### Texte fourni
________________

La chaîne des Puys sur la route des pyramides

La candidature de la chaîne des puys au Patrimoine Mondial de l’UNESCO vient de recevoir le soutien de deux poids lourds du monde économique local et international, Michelin et Volvic. C’est de bon augure pour le dossier. Mais comment un site est-il admis sur la liste du Patrimoine Mondial et à quoi sert de figurer sur cette liste ?

Le Patrimoine Mondial, appelé aussi Patrimoine de l’humanité, est une liste de biens, naturels ou culturels, dressée par le Comité du Patrimoine Mondial, une branche de l’UNESCO (Organisation des Nations Unies pour l’Education, la Science et la Culture), dont le siège est à Paris. Répartis sur 153 pays et 5 zones géographiques couvrant à peu près l’ensemble de la planète, 936 biens sont actuellement inscrits sur cette liste. Inspiré des 7 Merveilles du Monde, le Patrimoine Mondial existe depuis la convention de 1972 ratifiée par la France en 1975. Depuis cette époque, la notion de Patrimoine n’a cessé de s’élargir.

________________

### Documents sources
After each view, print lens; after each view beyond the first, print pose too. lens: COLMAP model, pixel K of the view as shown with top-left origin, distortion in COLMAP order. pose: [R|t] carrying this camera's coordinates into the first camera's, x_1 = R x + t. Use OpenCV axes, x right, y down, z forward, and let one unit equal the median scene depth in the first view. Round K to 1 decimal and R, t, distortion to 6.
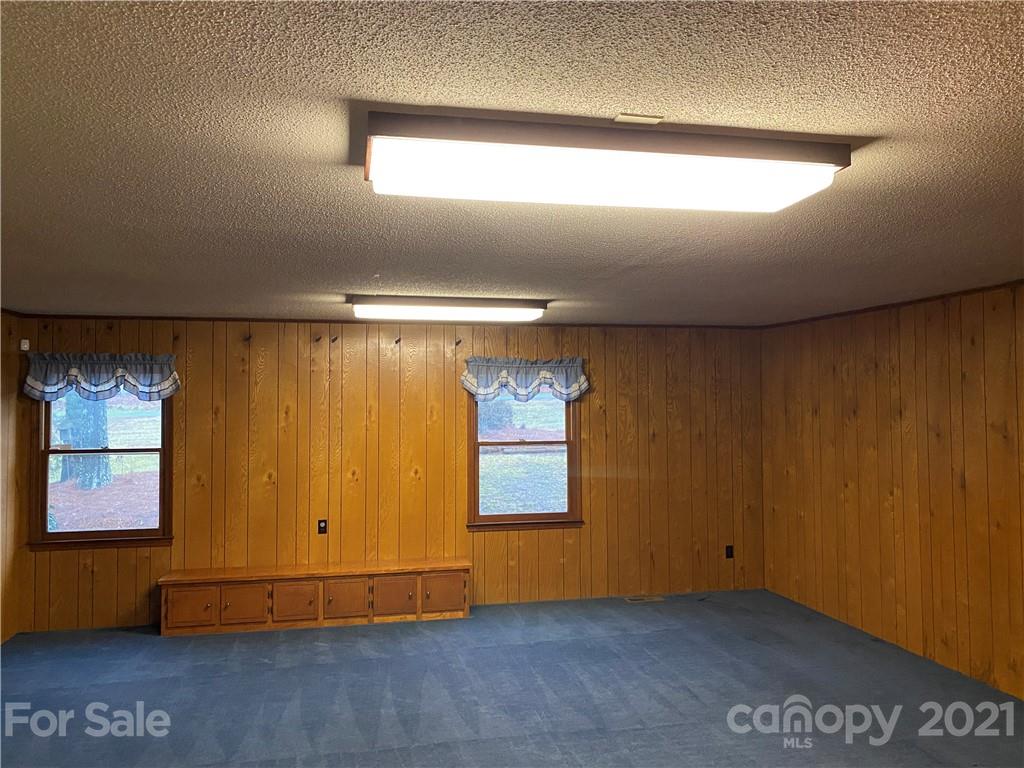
lens RADIAL K [[782.4, 0, 508.2], [0, 782.4, 375.2], [0, 0, 1]] dist [0.047055, -0.038246]
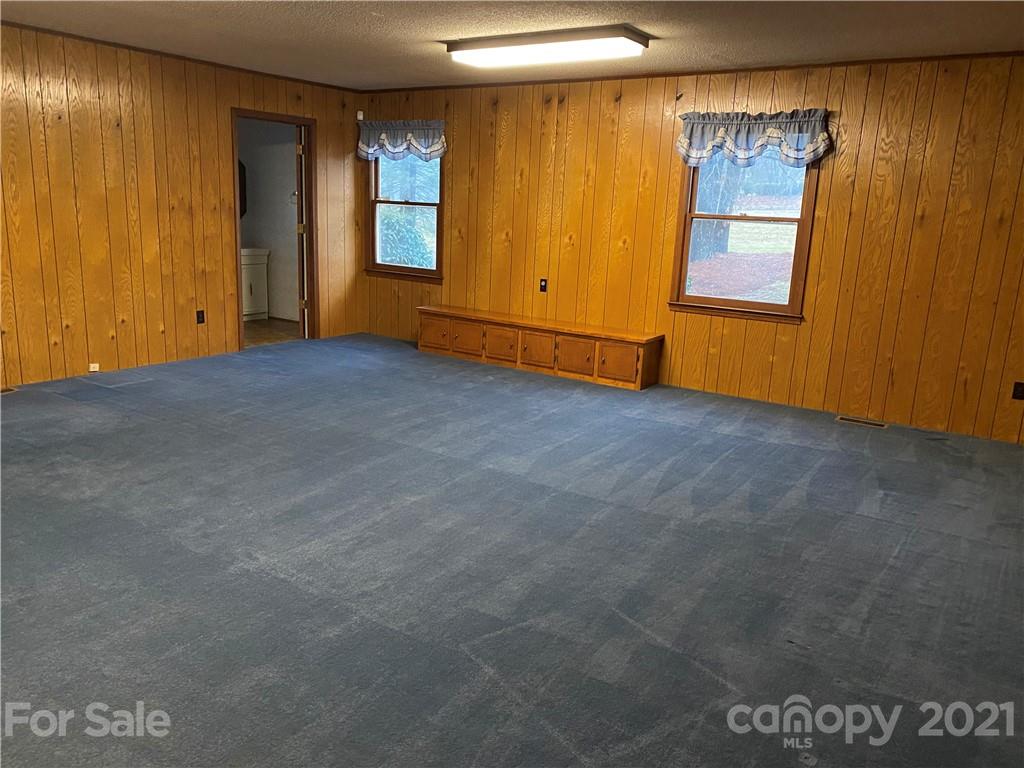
lens RADIAL K [[782.4, 0, 509.7], [0, 782.4, 393.1], [0, 0, 1]] dist [0.047055, -0.038246]
pose [[0.697518, 0.203063, -0.687193, 0.522063], [-0.016173, 0.963224, 0.268213, 0.048293], [0.716385, -0.175969, 0.675150, 0.215892]]
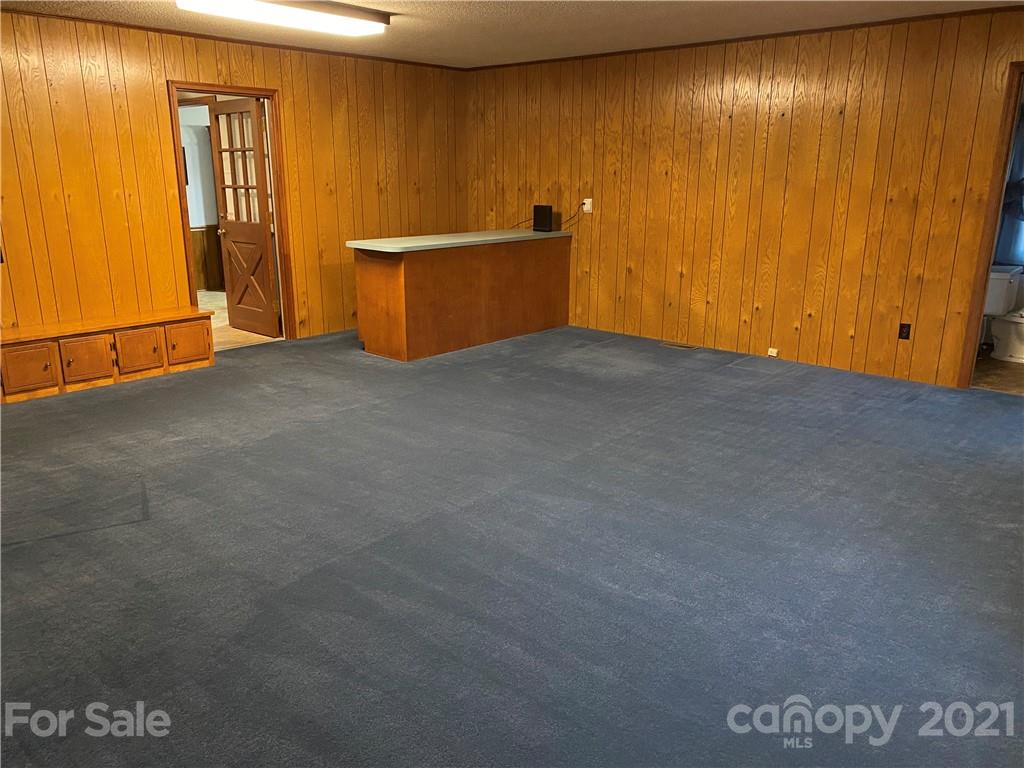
lens RADIAL K [[782.4, 0, 511.1], [0, 782.4, 388.4], [0, 0, 1]] dist [0.047055, -0.038246]
pose [[-0.815273, 0.152418, -0.558658, 0.402981], [0.020231, 0.971647, 0.235571, 0.073265], [0.578723, 0.180752, -0.795241, 0.812852]]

________________

### Mise en pratique
a: Indiquez si chacune des affirmations suivantes est conforme au texte sur la chaîne des Puys. Répondez par oui ou par non et citez mot pour mot le passage qui tranche.
(i) La candidature de la chaîne des puys est soutenue par Michelin et Volvic.
(ii) La liste du Patrimoine Mondial compte 153 biens inscrits.
(iii) La France a ratifié la convention du Patrimoine Mondial dès 1972.
b: Répondez brièvement à ces questions sur le texte consacré à la chaîne des Puys.
(i) À quelle liste la chaîne des puys est-elle candidate ?
(ii) Sur combien de pays les biens inscrits sont-ils répartis ?
(iii) De quoi le Patrimoine Mondial s’inspire-t-il ?
c: Reprenez le texte sur la chaîne des Puys et poursuivez-le à partir de sa dernière phrase.

### Réponses par numéro
a:
(i) Oui : « vient de recevoir le soutien de deux poids lourds du monde économique local et international, Michelin et Volvic ».
(ii) Non : « 936 biens sont actuellement inscrits sur cette liste ».
(iii) Non : « la convention de 1972 ratifiée par la France en 1975 ».

b:
(i) Au Patrimoine Mondial de l’UNESCO.
(ii) Sur 153 pays.
(iii) Des 7 Merveilles du Monde.

c:
DES DROITS ET DES DEVOIRS

Le but de l’UNESCO est de porter à la connaissance du public et de placer sous protection des biens jugés exceptionnels. En retour, les autorités ou organismes responsables de ces biens ont le devoir de tout mettre en œuvre pour en assurer la pérennité et l’intégrité. Il existe un Fonds Mondial pour le Patrimoine, sorte de caisse financière mise à la disposition de ces responsables… le cas échéant. Mais le coup de pouce le plus remarquable donné par l’UNESCO est sans conteste la publicité faite autour des biens. Et c’est naturellement l’objectif majeur visé par chaque postulant : accéder à une notoriété planétaire afin d’attirer des touristes tout en préservant son bien. Dès lors, on comprend mieux pourquoi le Conseil général du Puy-de-Dôme propose que la chaîne des puys devienne à son tour Patrimoine Mondial.

Les critères d’admissions sont au nombre de 10. Un seul de ces critères rempli peut ouvrir les portes du Patrimoine Mondial. Par sa géologie, son rôle dans l’histoire des sciences et ses qualités esthétiques, la chaîne des puys semble répondre aux critères 7 et 8, à savoir : « représenter des phénomènes naturels ou des aires d’une beauté naturelle et d’une importance esthétique exceptionnelles » ; « être des exemples éminemment représentatifs des grands stades de l’histoire de la Terre. »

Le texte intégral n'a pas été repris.